Arbeitsauftrag: Stelle alle folgenden Daten als Markdown-Tabelle mit den Spalten „Nr.“ und „Zeile“ dar, jede Textzeile in einer eigenen Tabellenzeile und ohne Leerzeilen. Lass die Bilder in der Antwort weg.
**** Daten zur Aufgabe ****
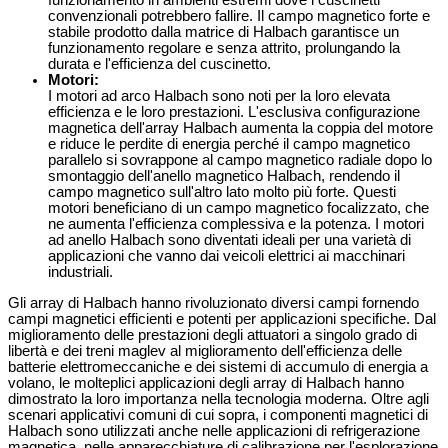
funzionamento in ambienti estremi dove i cuscinetti
convenzionali potrebbero fallire. Il campo magnetico forte e
stabile prodotto dalla matrice di Halbach garantisce un
funzionamento regolare e senza attrito, prolungando la
durata e l'efficienza del cuscinetto.
Motori
:
I motori ad arco Halbach sono noti per la loro elevata
efficienza e le loro prestazioni. L'esclusiva configurazione
magnetica dell'array Halbach aumenta la coppia del motore
e riduce le perdite di energia perché il campo magnetico
parallelo si sovrappone al campo magnetico radiale dopo lo
smontaggio dell'anello magnetico Halbach, rendendo il
campo magnetico sull'altro lato molto più forte. Questi
motori beneficiano di un campo magnetico focalizzato, che
ne aumenta l'efficienza complessiva e la potenza. I motori
ad anello Halbach sono diventati ideali per una varietà di
applicazioni che vanno dai veicoli elettrici ai macchinari
industriali.
Gli array di Halbach hanno rivoluzionato diversi campi fornendo
campi magnetici efficienti e potenti per applicazioni specifiche. Dal
miglioramento delle prestazioni degli attuatori a singolo grado di
libertà e dei treni maglev al miglioramento dell'efficienza delle
batterie elettromeccaniche e dei sistemi di accumulo di energia a
volano, le molteplici applicazioni degli array di Halbach hanno
dimostrato la loro importanza nella tecnologia moderna. Oltre agli
scenari applicativi comuni di cui sopra, i componenti magnetici di
Halbach sono utilizzati anche nelle applicazioni di refrigerazione
magnetica, nelle apparecchiature di calibrazione per l'esplorazione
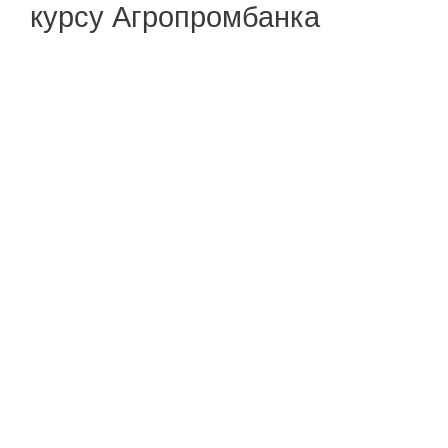
курсу Агропромбанка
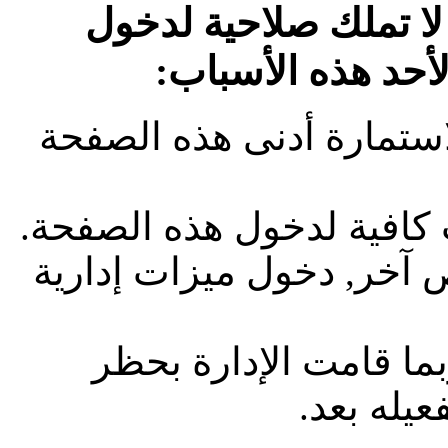
لا تملك صلاحية لدخول
لأحد هذه الأسباب:
استمارة أدنى هذه الصفحة
 كافية لدخول هذه الصفحة.
آخر, دخول ميزات إدارية
بما قامت الإدارة بحظر
يله بعد.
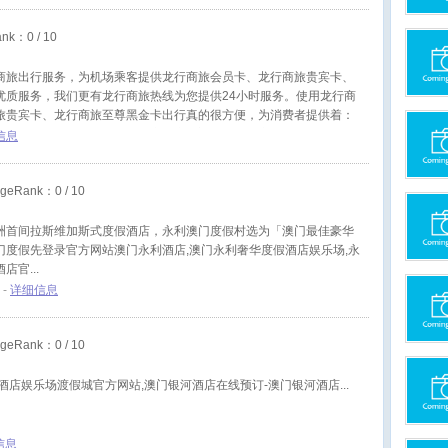
ank：
0
/ 10
商旅出行服务，为机场乘客提供龙行商旅会员卡、龙行商旅贵宾卡、
优质服务，我们更有龙行商旅热线为您提供24小时服务。使用龙行商
旅贵宾卡、龙行商旅至尊黑金卡出行真的很方便，为消费者提供着：
动预订技术、自动支付技术。义大庆欢迎拨打龙行商旅热线：
信息
geRank：
0
/ 10
洲首间拉斯维加斯式度假酒店，永利澳门度假村选为「澳门最佳豪华
门度假先登录官方网站澳门永利酒店,澳门永利奢华度假酒店娱乐场,永
酒店官
 -
详细信息
geRank：
0
/ 10
酒店娱乐场渡假城官方网站,澳门银河酒店在线预订-澳门银河酒店
信息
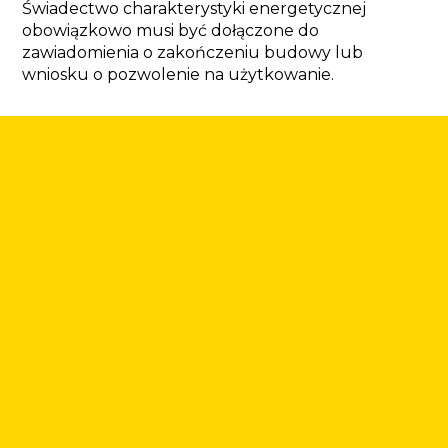
Świadectwo charakterystyki energetycznej 
obowiązkowo musi być dołączone do 
zawiadomienia o zakończeniu budowy lub 
wniosku o pozwolenie na użytkowanie.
****
Erledigte Aufgabe:
| Nr. | Zeile |
|---|---|
| 1 | funzionamento in ambienti estremi dove i cuscinetti |
| 2 | convenzionali potrebbero fallire. Il campo magnetico forte e |
| 3 | stabile prodotto dalla matrice di Halbach garantisce un |
| 4 | funzionamento regolare e senza attrito, prolungando la |
| 5 | durata e l'efficienza del cuscinetto. |
| 6 | Motori |
| 7 | : |
| 8 | I motori ad arco Halbach sono noti per la loro elevata |
| 9 | efficienza e le loro prestazioni. L'esclusiva configurazione |
| 10 | magnetica dell'array Halbach aumenta la coppia del motore |
| 11 | e riduce le perdite di energia perché il campo magnetico |
| 12 | parallelo si sovrappone al campo magnetico radiale dopo lo |
| 13 | smontaggio dell'anello magnetico Halbach, rendendo il |
| 14 | campo magnetico sull'altro lato molto più forte. Questi |
| 15 | motori beneficiano di un campo magnetico focalizzato, che |
| 16 | ne aumenta l'efficienza complessiva e la potenza. I motori |
| 17 | ad anello Halbach sono diventati ideali per una varietà di |
| 18 | applicazioni che vanno dai veicoli elettrici ai macchinari |
| 19 | industriali. |
| 20 | Gli array di Halbach hanno rivoluzionato diversi campi fornendo |
| 21 | campi magnetici efficienti e potenti per applicazioni specifiche. Dal |
| 22 | miglioramento delle prestazioni degli attuatori a singolo grado di |
| 23 | libertà e dei treni maglev al miglioramento dell'efficienza delle |
| 24 | batterie elettromeccaniche e dei sistemi di accumulo di energia a |
| 25 | volano, le molteplici applicazioni degli array di Halbach hanno |
| 26 | dimostrato la loro importanza nella tecnologia moderna. Oltre agli |
| 27 | scenari applicativi comuni di cui sopra, i componenti magnetici di |
| 28 | Halbach sono utilizzati anche nelle applicazioni di refrigerazione |
| 29 | magnetica, nelle apparecchiature di calibrazione per l'esplorazione |
| 30 | курсу Агропромбанка |
| 31 | لا تملك صلاحية لدخول |
| 32 | لأحد هذه الأسباب: |
| 33 | استمارة أدنى هذه الصفحة |
| 34 |  كافية لدخول هذه الصفحة. |
| 35 | آخر, دخول ميزات إدارية |
| 36 | بما قامت الإدارة بحظر |
| 37 | يله بعد. |
| 38 | ank： |
| 39 | 0 |
| 40 | / 10 |
| 41 | 商旅出行服务，为机场乘客提供龙行商旅会员卡、龙行商旅贵宾卡、 |
| 42 | 优质服务，我们更有龙行商旅热线为您提供24小时服务。使用龙行商 |
| 43 | 旅贵宾卡、龙行商旅至尊黑金卡出行真的很方便，为消费者提供着： |
| 44 | 动预订技术、自动支付技术。义大庆欢迎拨打龙行商旅热线： |
| 45 | 信息 |
| 46 | geRank： |
| 47 | 0 |
| 48 | / 10 |
| 49 | 洲首间拉斯维加斯式度假酒店，永利澳门度假村选为「澳门最佳豪华 |
| 50 | 门度假先登录官方网站澳门永利酒店,澳门永利奢华度假酒店娱乐场,永 |
| 51 | 酒店官 |
| 52 |  - |
| 53 | 详细信息 |
| 54 | geRank： |
| 55 | 0 |
| 56 | / 10 |
| 57 | 酒店娱乐场渡假城官方网站,澳门银河酒店在线预订-澳门银河酒店 |
| 58 | 信息 |
| 59 | Świadectwo charakterystyki energetycznej  |
| 60 | obowiązkowo musi być dołączone do  |
| 61 | zawiadomienia o zakończeniu budowy lub  |
| 62 | wniosku o pozwolenie na użytkowanie. |